3.501-1
Definition
Buying-in is the practice of bidding below cost with the intent to recover losses through contract modifications or future contracts, which is prohibited in government contracting.
Overview
- FAR 3.501-1 defines the term "buying-in" for use in the context of government contracting. This definition is critical for understanding improper pricing strategies that may undermine fair competition and contract integrity.
Key Rules
- Definition of Buying-In
- Buying-in refers to submitting an offer below anticipated costs with the expectation of either increasing the contract amount after award (such as through overpriced change orders) or securing future contracts at inflated prices to recover initial losses.
Responsibilities
- Contracting Officers: Must be vigilant for signs of buying-in during proposal evaluation and contract administration.
- Contractors: Should avoid submitting offers below cost with the intent to recover losses through future contract modifications or follow-on work.
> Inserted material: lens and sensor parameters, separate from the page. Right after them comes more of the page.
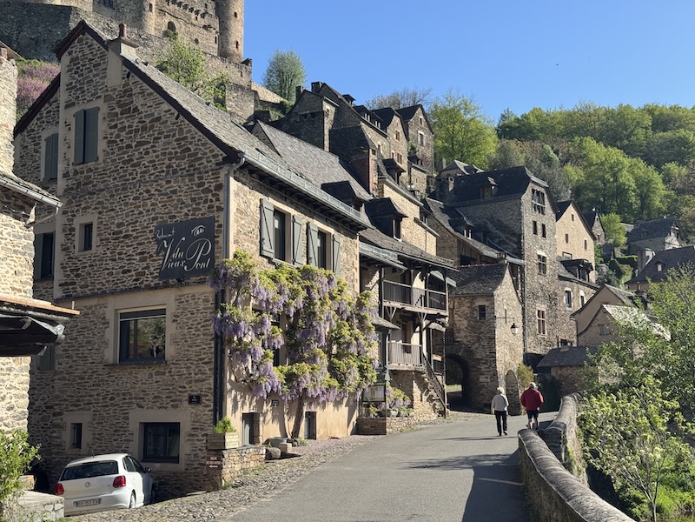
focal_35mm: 48
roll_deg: +0.6
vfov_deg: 30.3
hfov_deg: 39.7
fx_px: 964
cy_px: 261
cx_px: 348
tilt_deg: +9.1
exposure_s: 1/2415
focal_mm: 6.76
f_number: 1.78
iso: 64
- Agencies: Should establish procedures to detect and prevent buying-in practices.
Practical Implications
- This definition clarifies what constitutes buying-in, helping contracting professionals identify and avoid unethical pricing tactics. Recognizing buying-in is essential for maintaining fair competition and preventing cost overruns or abuse of contract modifications. Contractors engaging in buying-in risk disqualification, reputational harm, or further scrutiny.